• [Exercise]:
Filter the lines below, copying only those with the string "left".

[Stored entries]
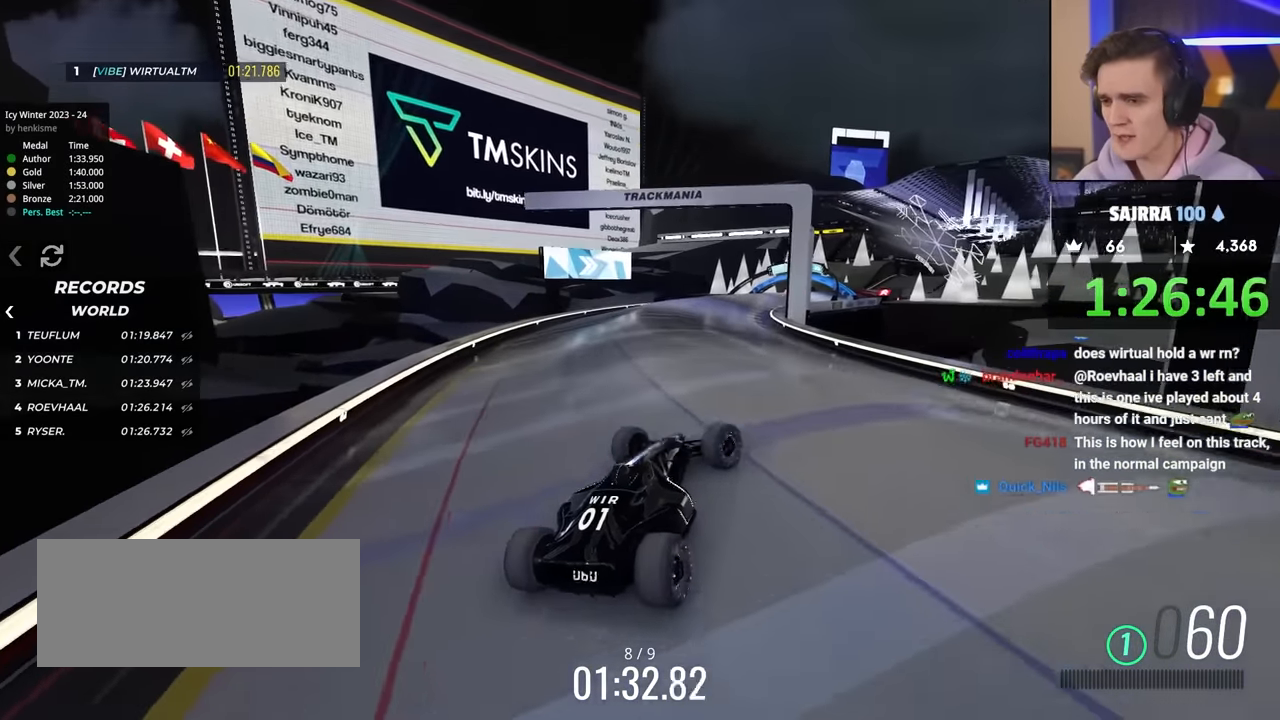
{"keys": ["left", "up"], "events": [[150, "left", "down"], [300, "left", "up"], [483, "left", "down"]]}
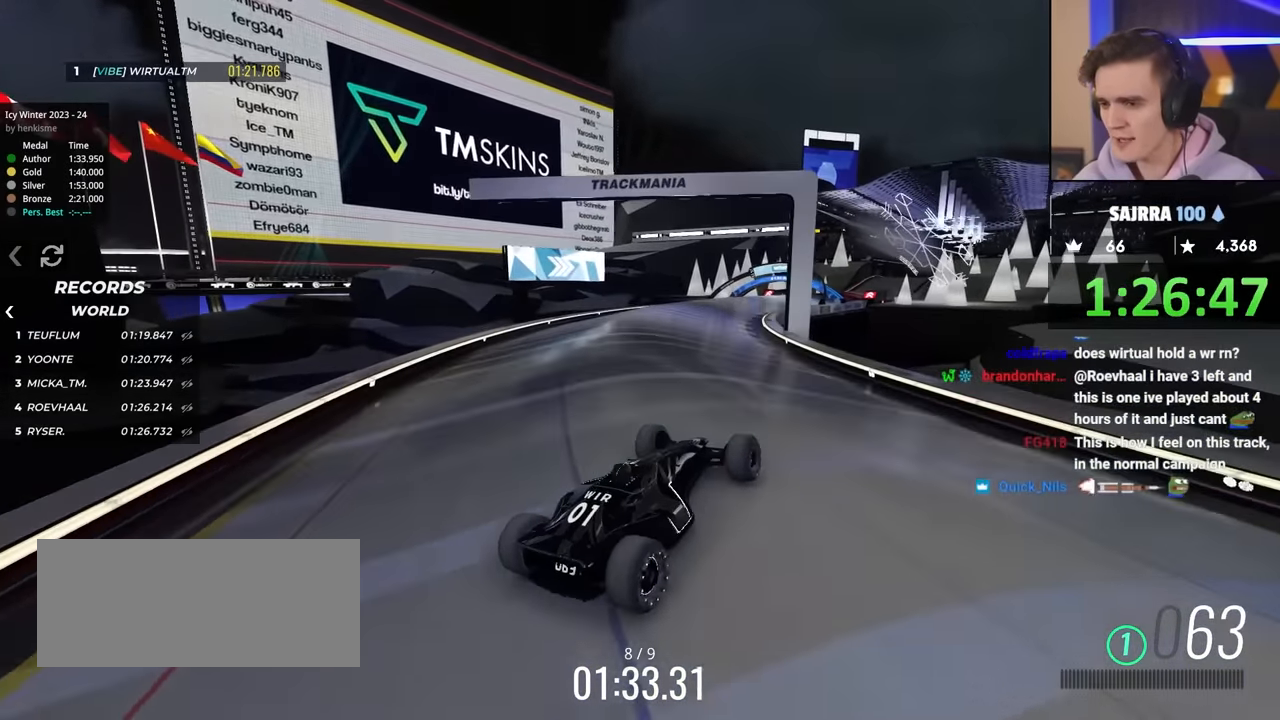
{"keys": ["up"], "events": [[117, "left", "up"], [317, "left", "down"], [400, "left", "up"]]}
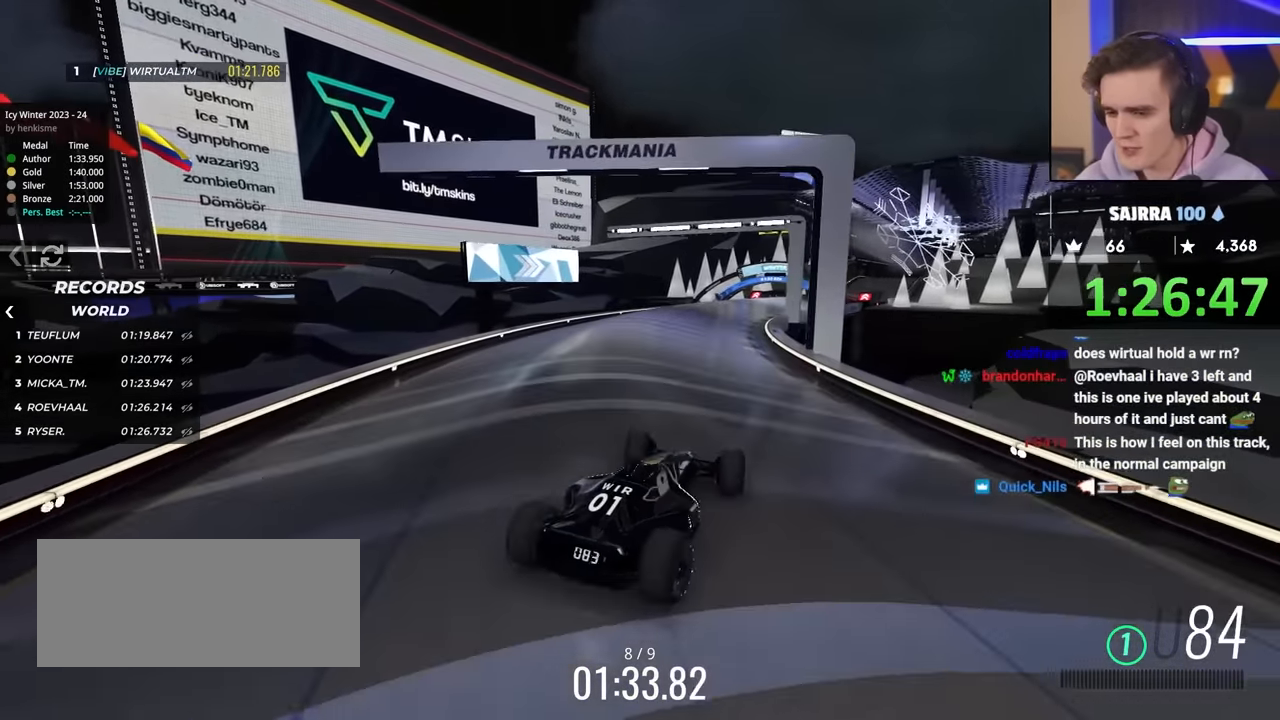
{"keys": ["up"], "events": []}
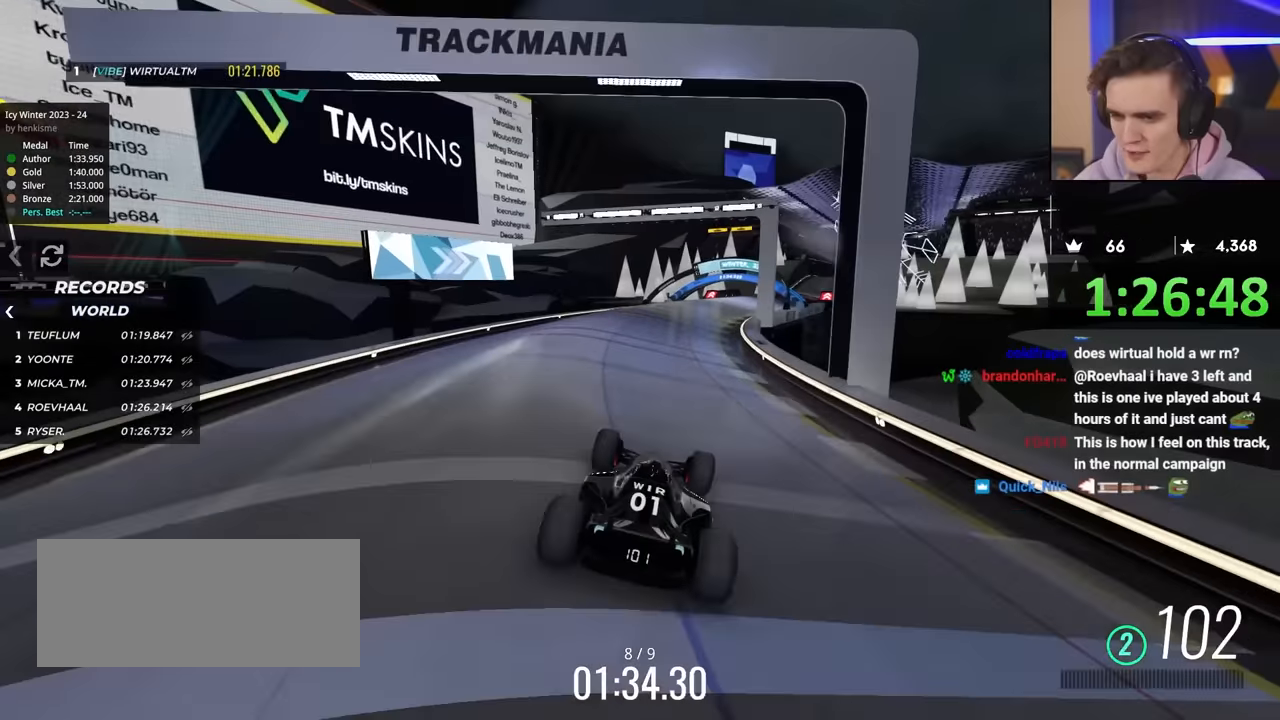
{"keys": ["right", "up"], "events": [[33, "right", "down"], [83, "right", "up"], [500, "right", "down"]]}
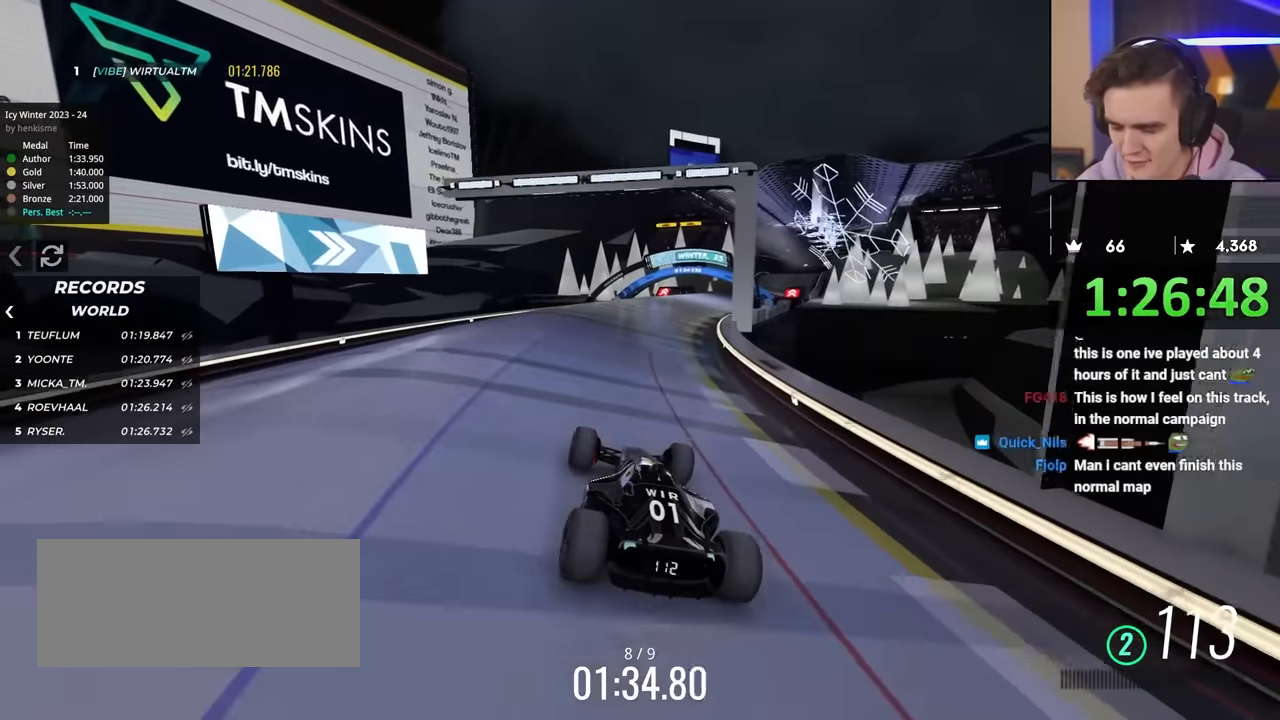
{"keys": ["up"], "events": [[83, "right", "up"]]}
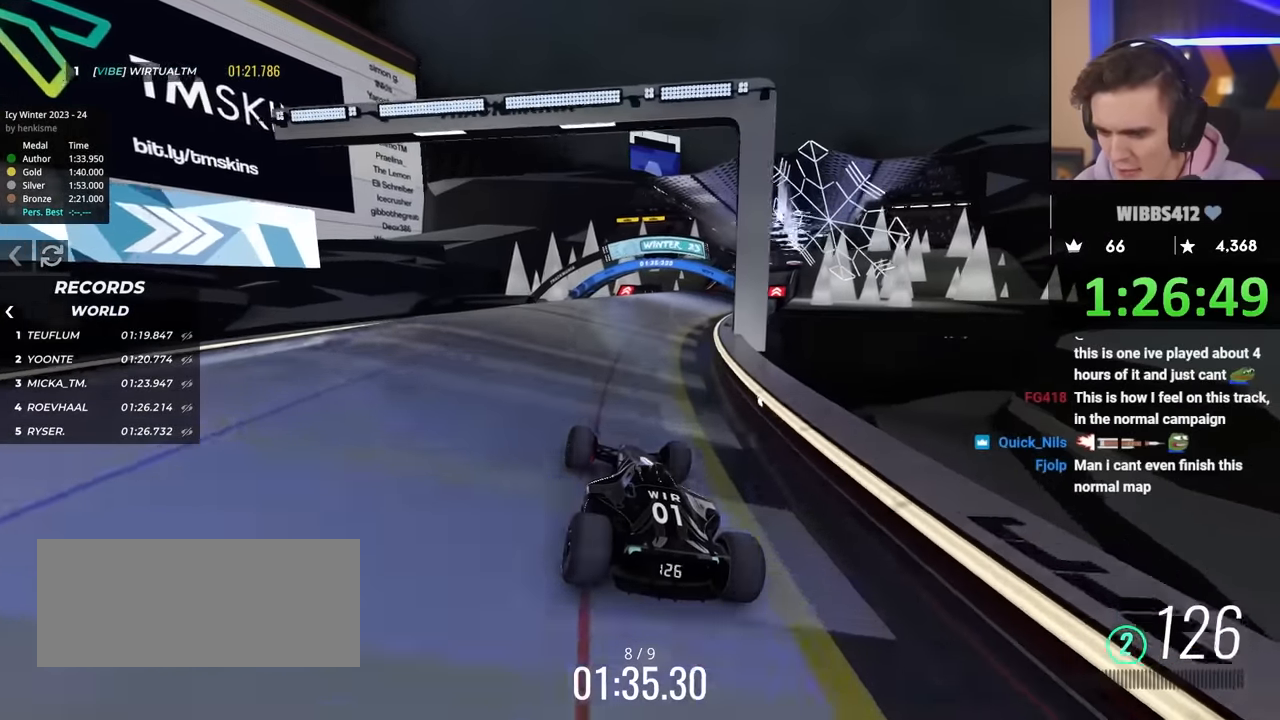
{"keys": ["up"], "events": [[100, "right", "down"], [200, "down", "down"], [200, "right", "up"], [300, "down", "up"]]}
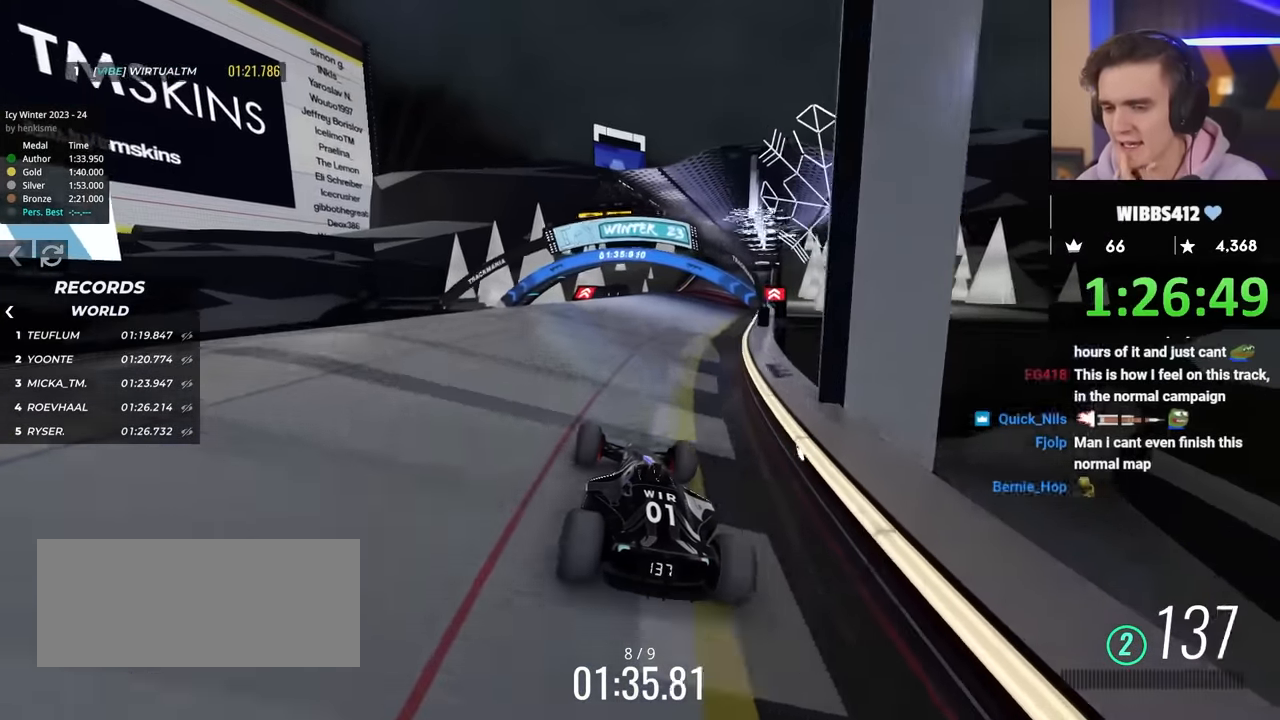
{"keys": ["up"], "events": [[300, "right", "down"], [333, "right", "up"]]}
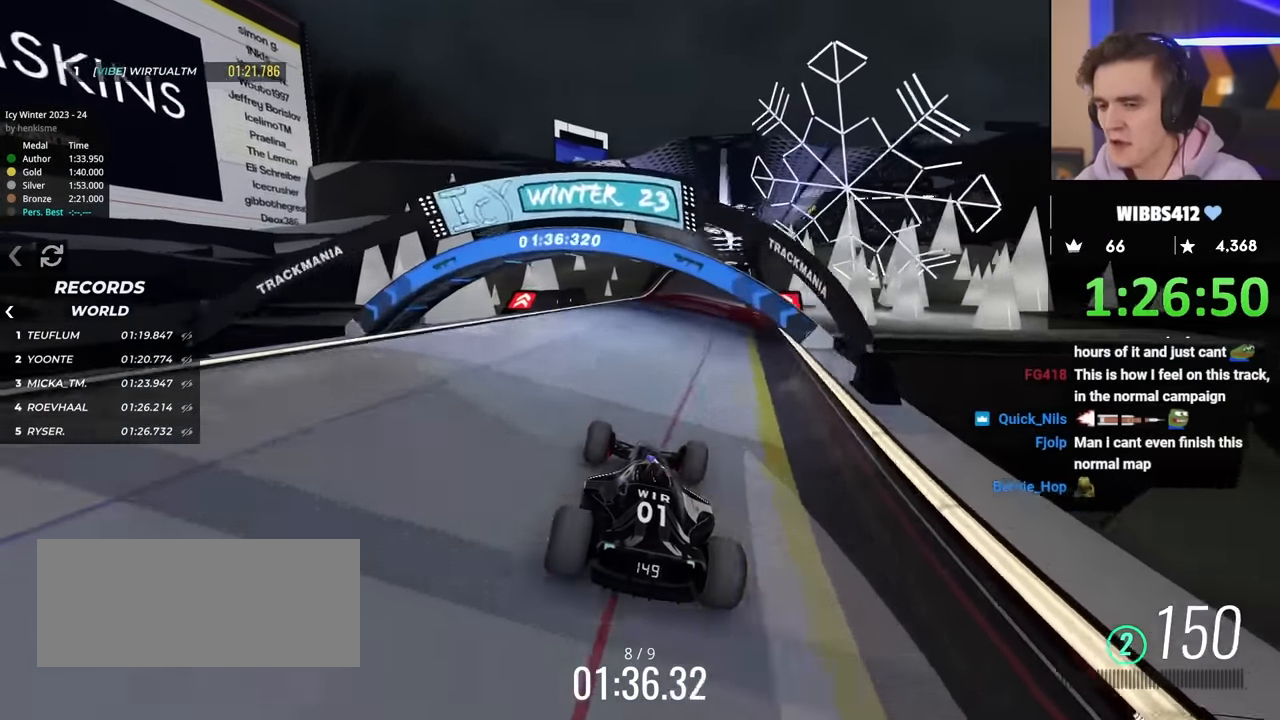
{"keys": ["left", "up"], "events": [[450, "left", "down"]]}
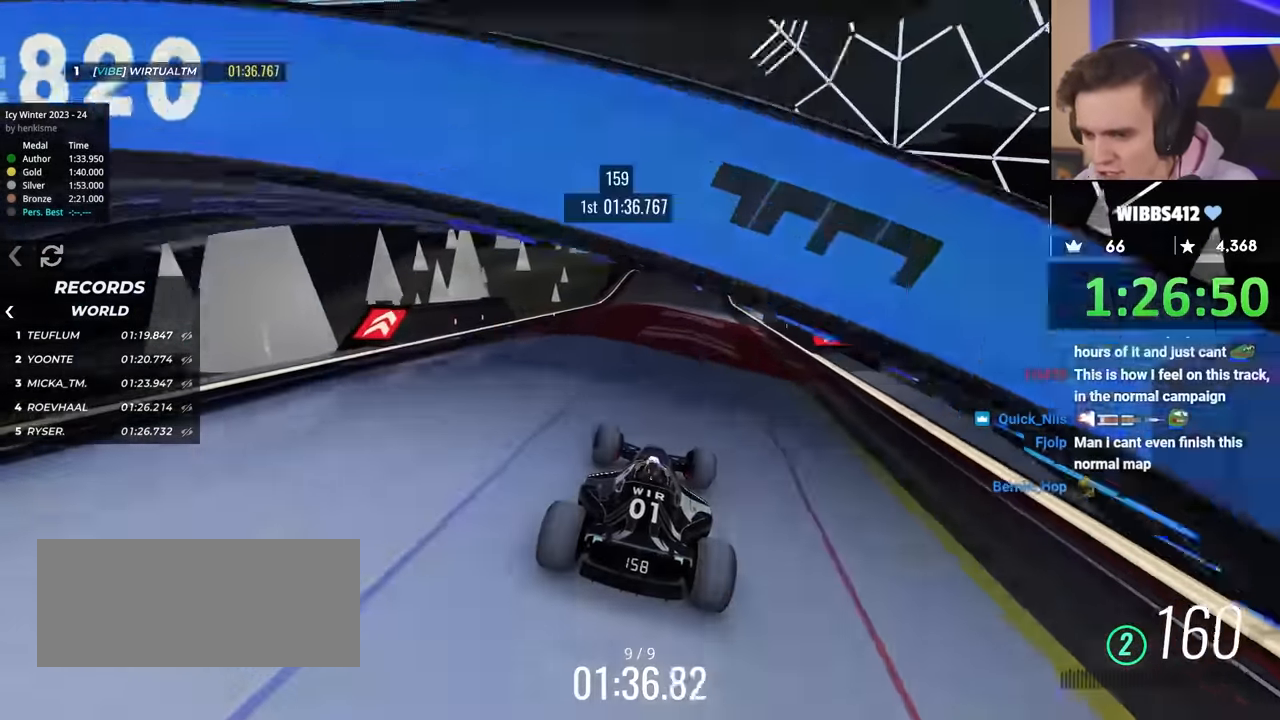
{"keys": ["up"], "events": [[50, "left", "up"]]}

• [Task output]:
{"keys": ["left", "up"], "events": [[150, "left", "down"], [300, "left", "up"], [483, "left", "down"]]}
{"keys": ["up"], "events": [[117, "left", "up"], [317, "left", "down"], [400, "left", "up"]]}
{"keys": ["left", "up"], "events": [[450, "left", "down"]]}
{"keys": ["up"], "events": [[50, "left", "up"]]}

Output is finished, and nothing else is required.